Questions and Answers

  • Q: Is there any reason you chose to focus on the lowering Lactobacillus, as opposed to the Bifidobacterium being low?  Is it because the “bacteria deemed unhealthy” table is a more important focus to you than the jason hawrelak recommendations?
    • A: The medical condition of ME/CFS and Lactobacillus has a long connection to each other. Both “bacteria deemed unhealthy” and Hawrelak are general criteria. Being at the top of Hawrelak’s rating (99+% of people are worst), would imply no issues — you have issues.
  • Q:  Why not focus on the Mogibacterium that’s in the 100 percentile?
    • A: We could — it was a factor included in the bacteria picked to modify.
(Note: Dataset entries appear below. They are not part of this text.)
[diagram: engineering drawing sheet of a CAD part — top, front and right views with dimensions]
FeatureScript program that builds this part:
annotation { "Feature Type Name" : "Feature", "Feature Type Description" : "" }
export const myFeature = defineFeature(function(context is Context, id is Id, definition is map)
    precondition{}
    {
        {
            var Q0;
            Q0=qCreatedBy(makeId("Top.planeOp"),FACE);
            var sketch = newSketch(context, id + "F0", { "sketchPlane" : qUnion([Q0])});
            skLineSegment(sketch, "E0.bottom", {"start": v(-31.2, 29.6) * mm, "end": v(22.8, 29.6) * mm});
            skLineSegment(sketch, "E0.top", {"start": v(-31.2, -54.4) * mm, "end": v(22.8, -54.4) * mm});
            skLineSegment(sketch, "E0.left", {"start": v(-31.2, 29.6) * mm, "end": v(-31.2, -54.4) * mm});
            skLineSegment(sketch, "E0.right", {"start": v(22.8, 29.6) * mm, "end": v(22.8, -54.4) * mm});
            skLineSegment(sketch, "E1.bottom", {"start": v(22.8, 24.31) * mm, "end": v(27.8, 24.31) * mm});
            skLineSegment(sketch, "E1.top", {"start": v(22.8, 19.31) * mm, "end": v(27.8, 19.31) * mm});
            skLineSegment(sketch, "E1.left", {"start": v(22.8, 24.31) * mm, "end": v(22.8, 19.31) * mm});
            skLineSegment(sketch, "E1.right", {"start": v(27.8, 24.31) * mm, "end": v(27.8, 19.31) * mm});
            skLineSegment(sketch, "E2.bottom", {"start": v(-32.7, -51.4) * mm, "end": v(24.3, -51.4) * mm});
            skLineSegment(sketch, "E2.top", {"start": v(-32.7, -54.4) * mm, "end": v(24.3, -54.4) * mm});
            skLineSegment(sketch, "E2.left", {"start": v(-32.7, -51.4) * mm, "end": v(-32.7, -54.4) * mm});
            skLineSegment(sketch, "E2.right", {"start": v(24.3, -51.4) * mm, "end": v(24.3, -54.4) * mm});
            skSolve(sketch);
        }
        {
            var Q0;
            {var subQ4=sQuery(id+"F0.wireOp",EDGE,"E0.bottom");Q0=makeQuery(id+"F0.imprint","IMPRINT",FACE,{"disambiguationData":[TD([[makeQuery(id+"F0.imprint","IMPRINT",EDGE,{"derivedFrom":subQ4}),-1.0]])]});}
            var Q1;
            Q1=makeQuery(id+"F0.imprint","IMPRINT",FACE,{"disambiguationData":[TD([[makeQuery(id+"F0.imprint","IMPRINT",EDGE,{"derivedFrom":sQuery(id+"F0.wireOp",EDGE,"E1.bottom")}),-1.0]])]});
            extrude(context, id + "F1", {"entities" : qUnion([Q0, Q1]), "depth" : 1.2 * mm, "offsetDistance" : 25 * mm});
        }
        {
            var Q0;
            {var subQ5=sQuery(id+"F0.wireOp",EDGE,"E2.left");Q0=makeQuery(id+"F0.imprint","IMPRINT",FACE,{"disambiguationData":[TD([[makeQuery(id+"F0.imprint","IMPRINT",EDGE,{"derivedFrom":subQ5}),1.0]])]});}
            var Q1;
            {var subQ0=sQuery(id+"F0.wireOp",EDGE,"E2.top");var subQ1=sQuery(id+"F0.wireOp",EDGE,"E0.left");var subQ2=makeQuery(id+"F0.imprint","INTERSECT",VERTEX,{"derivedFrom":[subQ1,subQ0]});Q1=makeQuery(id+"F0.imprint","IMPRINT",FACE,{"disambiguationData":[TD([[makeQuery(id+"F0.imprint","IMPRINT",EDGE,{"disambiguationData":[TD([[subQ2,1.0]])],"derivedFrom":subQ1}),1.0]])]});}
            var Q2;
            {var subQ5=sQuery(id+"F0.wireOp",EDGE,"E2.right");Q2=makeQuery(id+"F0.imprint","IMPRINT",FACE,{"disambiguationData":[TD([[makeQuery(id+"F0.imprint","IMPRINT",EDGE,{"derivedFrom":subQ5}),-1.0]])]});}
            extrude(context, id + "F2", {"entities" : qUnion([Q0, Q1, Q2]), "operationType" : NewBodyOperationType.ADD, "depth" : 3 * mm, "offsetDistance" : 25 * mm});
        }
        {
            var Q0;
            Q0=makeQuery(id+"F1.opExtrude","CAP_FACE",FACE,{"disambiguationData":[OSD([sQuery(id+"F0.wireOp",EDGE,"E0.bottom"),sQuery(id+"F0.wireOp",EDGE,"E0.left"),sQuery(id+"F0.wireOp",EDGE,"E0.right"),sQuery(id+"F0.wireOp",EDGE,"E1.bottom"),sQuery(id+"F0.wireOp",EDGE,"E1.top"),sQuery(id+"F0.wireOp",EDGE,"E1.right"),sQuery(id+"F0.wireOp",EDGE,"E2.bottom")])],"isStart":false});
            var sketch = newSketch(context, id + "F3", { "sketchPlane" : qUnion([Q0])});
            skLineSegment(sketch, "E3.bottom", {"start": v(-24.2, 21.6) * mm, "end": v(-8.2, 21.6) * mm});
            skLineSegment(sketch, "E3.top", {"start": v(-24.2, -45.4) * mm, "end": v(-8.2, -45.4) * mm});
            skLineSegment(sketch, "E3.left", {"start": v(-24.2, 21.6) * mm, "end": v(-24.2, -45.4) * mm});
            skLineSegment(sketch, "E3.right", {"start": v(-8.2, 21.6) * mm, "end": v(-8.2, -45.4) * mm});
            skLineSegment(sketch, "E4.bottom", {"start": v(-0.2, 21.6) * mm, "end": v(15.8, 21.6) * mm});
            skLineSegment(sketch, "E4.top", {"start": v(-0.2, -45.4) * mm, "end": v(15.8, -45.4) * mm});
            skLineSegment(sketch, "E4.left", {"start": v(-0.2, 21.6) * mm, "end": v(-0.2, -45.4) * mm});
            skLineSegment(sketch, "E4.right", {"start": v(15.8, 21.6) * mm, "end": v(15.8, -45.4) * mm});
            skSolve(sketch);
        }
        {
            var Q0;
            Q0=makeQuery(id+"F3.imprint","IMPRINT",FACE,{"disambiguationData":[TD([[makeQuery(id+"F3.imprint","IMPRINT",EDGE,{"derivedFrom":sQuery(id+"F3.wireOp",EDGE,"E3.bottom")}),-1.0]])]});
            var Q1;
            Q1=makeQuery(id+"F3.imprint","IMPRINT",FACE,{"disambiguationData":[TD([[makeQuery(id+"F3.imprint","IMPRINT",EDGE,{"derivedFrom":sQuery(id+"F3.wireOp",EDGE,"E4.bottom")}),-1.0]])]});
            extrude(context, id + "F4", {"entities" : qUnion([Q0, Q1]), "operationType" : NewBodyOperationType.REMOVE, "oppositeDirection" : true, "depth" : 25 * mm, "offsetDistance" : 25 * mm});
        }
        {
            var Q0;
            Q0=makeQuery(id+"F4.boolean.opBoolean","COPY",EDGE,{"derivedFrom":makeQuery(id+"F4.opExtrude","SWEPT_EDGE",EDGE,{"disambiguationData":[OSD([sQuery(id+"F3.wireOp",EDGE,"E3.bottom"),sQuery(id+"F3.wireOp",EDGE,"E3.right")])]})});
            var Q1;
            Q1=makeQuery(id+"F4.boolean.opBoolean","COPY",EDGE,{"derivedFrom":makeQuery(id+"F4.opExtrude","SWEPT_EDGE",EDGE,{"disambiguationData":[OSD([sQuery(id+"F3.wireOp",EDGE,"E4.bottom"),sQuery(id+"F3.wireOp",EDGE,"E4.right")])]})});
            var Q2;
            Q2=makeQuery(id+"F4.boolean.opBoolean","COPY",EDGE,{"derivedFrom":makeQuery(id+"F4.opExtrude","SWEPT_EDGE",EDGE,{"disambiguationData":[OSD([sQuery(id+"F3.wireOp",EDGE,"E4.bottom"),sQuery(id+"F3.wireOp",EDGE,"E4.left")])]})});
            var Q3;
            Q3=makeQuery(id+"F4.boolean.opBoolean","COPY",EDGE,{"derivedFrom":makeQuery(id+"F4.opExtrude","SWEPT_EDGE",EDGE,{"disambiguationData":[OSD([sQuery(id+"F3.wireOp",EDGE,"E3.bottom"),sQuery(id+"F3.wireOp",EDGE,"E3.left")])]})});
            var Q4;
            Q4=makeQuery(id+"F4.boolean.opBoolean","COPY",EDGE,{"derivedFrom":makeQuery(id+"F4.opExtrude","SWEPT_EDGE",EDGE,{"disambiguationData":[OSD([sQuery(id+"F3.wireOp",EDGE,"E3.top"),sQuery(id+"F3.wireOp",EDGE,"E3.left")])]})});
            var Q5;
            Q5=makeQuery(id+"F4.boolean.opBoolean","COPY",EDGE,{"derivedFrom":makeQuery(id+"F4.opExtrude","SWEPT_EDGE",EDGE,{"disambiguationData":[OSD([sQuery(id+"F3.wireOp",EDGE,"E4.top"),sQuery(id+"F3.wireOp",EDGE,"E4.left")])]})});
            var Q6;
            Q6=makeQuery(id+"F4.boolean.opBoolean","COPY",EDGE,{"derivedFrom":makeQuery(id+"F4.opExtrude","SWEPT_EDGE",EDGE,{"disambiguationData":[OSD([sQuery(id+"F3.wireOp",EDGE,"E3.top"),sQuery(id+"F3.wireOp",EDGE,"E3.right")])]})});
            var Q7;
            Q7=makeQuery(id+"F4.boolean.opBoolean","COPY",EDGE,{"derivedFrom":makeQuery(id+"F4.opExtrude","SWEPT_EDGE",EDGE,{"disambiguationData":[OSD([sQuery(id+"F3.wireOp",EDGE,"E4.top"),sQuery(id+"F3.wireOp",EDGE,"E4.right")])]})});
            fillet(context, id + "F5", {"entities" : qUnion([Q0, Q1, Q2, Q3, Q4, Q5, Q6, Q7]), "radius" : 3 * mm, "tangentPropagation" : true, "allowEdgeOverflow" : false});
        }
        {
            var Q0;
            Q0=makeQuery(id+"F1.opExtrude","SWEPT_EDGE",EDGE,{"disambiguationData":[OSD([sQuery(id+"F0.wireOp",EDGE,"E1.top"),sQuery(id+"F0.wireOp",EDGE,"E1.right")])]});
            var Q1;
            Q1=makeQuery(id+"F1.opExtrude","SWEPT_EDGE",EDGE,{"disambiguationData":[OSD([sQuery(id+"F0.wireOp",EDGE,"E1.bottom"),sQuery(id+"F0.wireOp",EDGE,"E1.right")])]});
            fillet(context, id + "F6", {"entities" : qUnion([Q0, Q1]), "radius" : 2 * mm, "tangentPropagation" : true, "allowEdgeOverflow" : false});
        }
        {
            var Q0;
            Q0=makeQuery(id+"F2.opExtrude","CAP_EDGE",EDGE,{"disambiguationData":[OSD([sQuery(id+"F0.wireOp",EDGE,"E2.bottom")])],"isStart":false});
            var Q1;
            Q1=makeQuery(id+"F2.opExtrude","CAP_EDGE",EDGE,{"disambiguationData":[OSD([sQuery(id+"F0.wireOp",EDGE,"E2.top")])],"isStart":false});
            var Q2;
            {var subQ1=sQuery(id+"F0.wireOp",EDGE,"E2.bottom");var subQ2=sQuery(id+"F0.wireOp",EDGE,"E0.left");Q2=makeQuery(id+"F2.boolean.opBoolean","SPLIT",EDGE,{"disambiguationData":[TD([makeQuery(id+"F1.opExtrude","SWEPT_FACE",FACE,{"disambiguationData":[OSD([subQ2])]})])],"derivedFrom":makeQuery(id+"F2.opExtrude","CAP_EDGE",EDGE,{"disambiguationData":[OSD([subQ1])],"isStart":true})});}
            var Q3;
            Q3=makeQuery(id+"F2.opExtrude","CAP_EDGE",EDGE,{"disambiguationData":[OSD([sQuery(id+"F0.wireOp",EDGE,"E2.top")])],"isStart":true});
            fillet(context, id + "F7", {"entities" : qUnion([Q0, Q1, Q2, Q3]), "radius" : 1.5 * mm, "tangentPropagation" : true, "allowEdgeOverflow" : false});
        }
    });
The list of items is here.
      Some people go after a single bacteria with a “all other factors be ignored”. For example, Fennel reduces Mogibacterium BUT it also increases Lactobacillus!! The AI algorithm attempts to balance the dozens or substances impact on dozens (or thousands) of bacteria. You are welcome to do it by hand for the 123 bacteria flagged and the several thousand modifiers.
  • Q: the last question is about interpreting Krona charts. The Krona chart doesn’t seem to provide standard ranges
    • A: This form of visual display will get extremely busy and confusing with ranges. If you attempt to draw a high range line it will sit over a different bacteria.
  • Q:  So is there any easy way to know when a bacteria is high or low by looking at that chart?
    • A: Use the hierarchy chart. You can pick one set of ranges at the top of the page. Items that are high (by the selected ranges) are in blue, and low in pink.
      You can also hand pick bacteria to alter.
On My Profile Tab
Checking the checkboxes, then clicking Create… allows a hand picked set of targets.